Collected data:
────

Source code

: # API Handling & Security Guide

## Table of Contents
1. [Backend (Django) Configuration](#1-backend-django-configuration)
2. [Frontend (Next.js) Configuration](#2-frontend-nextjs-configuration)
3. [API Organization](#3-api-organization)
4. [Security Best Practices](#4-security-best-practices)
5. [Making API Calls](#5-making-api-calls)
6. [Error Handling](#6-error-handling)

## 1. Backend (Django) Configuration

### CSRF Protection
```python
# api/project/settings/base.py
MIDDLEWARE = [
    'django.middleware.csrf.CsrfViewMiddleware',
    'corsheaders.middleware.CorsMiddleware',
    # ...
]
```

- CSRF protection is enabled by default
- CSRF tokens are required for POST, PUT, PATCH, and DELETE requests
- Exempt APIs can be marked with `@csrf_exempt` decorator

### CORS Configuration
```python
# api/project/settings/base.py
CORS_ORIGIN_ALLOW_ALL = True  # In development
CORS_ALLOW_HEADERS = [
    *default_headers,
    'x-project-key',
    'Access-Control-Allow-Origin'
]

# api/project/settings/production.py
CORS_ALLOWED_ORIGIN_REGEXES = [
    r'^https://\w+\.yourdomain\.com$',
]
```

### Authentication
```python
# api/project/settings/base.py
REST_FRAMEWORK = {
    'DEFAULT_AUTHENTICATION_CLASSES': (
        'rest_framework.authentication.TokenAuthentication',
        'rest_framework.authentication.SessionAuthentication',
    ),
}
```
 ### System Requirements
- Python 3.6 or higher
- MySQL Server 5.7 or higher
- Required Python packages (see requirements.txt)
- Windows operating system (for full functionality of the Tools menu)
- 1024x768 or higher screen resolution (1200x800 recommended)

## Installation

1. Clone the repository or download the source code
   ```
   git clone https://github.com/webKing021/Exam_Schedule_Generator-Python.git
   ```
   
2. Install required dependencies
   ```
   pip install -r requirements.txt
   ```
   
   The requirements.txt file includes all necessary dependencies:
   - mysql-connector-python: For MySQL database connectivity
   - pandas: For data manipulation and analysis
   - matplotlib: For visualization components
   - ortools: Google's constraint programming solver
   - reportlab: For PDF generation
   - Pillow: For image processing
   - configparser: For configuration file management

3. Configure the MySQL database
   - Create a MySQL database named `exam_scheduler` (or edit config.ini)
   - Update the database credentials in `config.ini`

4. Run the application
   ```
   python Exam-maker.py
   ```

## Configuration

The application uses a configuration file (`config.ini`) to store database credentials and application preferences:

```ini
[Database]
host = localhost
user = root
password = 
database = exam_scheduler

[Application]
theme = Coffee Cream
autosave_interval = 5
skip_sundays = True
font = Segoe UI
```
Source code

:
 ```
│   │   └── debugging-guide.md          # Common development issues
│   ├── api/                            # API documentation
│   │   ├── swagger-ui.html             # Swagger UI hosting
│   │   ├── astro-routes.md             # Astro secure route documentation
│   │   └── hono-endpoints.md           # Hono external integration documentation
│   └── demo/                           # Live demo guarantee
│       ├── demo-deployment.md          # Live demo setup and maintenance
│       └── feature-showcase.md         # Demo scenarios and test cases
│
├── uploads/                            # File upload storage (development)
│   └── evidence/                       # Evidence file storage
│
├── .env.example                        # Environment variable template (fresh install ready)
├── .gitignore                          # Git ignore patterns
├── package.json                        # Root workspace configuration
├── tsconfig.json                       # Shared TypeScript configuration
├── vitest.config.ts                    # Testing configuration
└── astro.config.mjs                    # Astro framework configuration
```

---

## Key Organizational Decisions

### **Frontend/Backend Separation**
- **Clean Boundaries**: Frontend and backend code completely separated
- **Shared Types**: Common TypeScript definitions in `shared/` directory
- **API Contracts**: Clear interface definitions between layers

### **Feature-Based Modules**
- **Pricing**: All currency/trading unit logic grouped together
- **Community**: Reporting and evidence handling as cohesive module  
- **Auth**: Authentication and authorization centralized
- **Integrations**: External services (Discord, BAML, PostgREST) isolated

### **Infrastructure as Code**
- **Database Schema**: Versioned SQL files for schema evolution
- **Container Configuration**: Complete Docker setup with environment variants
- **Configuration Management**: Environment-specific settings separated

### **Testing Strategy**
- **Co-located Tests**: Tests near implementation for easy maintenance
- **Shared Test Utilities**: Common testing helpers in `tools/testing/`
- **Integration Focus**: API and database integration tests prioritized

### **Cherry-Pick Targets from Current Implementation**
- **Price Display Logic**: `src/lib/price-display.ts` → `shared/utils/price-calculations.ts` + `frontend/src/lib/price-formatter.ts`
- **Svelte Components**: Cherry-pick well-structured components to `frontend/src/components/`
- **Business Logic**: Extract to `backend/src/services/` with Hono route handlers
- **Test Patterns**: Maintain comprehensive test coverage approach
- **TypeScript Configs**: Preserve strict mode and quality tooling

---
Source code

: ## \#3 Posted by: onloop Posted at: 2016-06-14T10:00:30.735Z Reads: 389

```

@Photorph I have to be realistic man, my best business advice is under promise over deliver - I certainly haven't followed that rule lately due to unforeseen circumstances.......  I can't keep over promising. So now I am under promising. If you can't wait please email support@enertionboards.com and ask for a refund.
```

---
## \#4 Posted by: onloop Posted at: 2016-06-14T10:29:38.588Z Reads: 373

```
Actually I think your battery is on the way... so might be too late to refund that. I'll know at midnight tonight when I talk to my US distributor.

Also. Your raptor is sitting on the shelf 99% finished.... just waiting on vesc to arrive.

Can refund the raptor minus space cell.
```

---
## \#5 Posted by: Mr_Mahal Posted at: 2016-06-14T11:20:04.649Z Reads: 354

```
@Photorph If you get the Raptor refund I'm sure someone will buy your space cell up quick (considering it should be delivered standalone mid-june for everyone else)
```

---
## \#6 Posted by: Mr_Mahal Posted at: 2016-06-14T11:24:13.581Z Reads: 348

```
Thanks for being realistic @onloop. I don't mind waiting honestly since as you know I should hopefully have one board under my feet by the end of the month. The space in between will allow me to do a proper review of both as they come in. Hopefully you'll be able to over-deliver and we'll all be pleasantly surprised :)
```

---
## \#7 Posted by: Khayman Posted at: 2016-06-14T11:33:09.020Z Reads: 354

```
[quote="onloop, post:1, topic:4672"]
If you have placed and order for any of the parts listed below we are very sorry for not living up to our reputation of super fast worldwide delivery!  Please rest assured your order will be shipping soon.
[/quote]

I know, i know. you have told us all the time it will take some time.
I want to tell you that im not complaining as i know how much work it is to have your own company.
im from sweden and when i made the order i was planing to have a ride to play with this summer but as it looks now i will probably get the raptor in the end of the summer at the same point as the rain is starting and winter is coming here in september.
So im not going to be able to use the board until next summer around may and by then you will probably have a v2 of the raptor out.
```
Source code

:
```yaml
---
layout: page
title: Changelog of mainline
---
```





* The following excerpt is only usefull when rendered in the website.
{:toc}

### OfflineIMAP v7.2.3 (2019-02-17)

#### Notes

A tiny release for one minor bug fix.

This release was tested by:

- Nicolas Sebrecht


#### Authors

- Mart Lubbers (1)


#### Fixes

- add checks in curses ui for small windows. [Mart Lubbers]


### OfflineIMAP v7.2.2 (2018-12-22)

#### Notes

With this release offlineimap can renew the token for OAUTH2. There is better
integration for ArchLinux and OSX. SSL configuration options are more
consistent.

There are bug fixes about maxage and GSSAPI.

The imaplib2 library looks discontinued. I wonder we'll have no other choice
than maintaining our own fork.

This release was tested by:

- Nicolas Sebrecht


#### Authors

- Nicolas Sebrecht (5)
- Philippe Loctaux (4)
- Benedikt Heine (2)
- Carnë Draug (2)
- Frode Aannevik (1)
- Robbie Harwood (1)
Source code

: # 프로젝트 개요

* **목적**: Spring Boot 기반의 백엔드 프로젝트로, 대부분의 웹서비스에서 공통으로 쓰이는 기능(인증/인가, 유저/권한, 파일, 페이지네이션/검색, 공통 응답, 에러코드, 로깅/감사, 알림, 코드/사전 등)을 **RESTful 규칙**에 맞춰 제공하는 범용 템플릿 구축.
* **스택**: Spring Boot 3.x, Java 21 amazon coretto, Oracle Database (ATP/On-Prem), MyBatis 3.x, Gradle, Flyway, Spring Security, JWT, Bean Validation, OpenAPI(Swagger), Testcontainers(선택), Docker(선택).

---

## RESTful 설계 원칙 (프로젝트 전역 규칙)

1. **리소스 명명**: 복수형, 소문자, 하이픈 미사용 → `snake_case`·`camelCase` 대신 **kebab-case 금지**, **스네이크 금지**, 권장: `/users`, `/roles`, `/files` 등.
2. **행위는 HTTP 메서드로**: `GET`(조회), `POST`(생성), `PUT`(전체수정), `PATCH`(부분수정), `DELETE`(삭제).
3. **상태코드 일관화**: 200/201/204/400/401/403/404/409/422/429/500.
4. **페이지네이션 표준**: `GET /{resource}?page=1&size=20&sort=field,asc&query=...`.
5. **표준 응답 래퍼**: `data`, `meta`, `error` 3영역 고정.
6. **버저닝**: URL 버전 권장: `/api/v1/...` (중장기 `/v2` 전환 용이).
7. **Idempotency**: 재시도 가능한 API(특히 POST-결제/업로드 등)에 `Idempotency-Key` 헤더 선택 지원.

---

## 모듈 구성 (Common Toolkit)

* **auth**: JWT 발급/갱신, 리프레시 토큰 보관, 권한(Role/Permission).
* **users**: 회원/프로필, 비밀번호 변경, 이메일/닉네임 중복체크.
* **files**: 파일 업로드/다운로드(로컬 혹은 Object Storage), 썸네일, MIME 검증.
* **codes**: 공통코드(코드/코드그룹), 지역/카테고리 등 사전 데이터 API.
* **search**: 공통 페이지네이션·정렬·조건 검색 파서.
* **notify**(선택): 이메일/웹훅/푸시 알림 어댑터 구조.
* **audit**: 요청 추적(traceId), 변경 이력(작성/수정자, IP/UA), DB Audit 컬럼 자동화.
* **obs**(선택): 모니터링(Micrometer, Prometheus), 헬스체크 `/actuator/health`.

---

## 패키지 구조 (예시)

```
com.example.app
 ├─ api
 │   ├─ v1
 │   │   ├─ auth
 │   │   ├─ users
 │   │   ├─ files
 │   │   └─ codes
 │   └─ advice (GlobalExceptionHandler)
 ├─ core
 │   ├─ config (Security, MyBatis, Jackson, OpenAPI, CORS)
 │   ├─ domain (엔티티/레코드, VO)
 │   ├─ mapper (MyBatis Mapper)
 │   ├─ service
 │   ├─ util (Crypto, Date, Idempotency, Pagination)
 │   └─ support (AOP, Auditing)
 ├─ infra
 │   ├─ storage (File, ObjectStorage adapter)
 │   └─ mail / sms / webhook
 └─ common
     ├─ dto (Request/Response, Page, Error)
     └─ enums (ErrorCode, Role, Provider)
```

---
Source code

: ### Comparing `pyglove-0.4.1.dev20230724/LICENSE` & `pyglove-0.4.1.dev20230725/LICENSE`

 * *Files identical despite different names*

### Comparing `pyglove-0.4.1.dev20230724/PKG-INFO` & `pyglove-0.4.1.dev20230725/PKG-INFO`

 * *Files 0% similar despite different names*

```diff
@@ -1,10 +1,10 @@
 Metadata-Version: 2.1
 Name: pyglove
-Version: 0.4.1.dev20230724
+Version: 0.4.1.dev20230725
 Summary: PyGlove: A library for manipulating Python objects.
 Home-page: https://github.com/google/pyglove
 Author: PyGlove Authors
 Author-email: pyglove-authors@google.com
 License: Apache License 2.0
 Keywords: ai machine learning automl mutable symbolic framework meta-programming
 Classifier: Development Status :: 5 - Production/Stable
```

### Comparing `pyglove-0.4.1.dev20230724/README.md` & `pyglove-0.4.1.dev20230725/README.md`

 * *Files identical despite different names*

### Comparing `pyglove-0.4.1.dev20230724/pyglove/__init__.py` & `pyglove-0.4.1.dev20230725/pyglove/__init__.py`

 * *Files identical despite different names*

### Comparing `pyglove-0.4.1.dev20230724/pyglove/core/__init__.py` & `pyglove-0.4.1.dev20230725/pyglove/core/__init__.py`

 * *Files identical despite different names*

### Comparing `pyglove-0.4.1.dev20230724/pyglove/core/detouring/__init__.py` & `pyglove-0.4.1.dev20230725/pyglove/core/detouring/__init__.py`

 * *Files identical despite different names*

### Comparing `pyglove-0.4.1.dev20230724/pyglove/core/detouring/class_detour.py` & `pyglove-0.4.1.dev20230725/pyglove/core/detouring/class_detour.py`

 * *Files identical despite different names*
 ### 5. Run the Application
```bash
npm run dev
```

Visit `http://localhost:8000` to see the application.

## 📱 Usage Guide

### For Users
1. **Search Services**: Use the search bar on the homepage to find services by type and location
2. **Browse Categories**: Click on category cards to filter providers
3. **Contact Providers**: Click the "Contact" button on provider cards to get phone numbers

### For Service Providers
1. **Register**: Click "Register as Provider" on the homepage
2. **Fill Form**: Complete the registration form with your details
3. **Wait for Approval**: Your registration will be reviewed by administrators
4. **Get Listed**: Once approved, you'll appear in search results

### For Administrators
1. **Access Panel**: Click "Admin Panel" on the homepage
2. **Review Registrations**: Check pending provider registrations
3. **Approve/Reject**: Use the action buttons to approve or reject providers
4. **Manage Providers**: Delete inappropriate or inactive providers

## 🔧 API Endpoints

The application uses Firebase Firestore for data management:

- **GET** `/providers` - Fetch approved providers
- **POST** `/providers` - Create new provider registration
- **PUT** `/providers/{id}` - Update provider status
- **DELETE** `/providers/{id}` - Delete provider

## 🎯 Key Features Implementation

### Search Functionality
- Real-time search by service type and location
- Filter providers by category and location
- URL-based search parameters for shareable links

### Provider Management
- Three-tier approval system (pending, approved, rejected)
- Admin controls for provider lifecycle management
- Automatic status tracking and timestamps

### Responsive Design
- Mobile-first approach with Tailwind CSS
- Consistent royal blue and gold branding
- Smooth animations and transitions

────

What to produce:
Would you retype exactly the lines above, from the line with "- Benedikt Heine (2)" to the line with "제공하는 범용 템플릿 구축.", with both end lines kept and nothing more?

Solution for this problem:
- Benedikt Heine (2)
- Carnë Draug (2)
- Frode Aannevik (1)
- Robbie Harwood (1)
Source code

: # 프로젝트 개요

* **목적**: Spring Boot 기반의 백엔드 프로젝트로, 대부분의 웹서비스에서 공통으로 쓰이는 기능(인증/인가, 유저/권한, 파일, 페이지네이션/검색, 공통 응답, 에러코드, 로깅/감사, 알림, 코드/사전 등)을 **RESTful 규칙**에 맞춰 제공하는 범용 템플릿 구축.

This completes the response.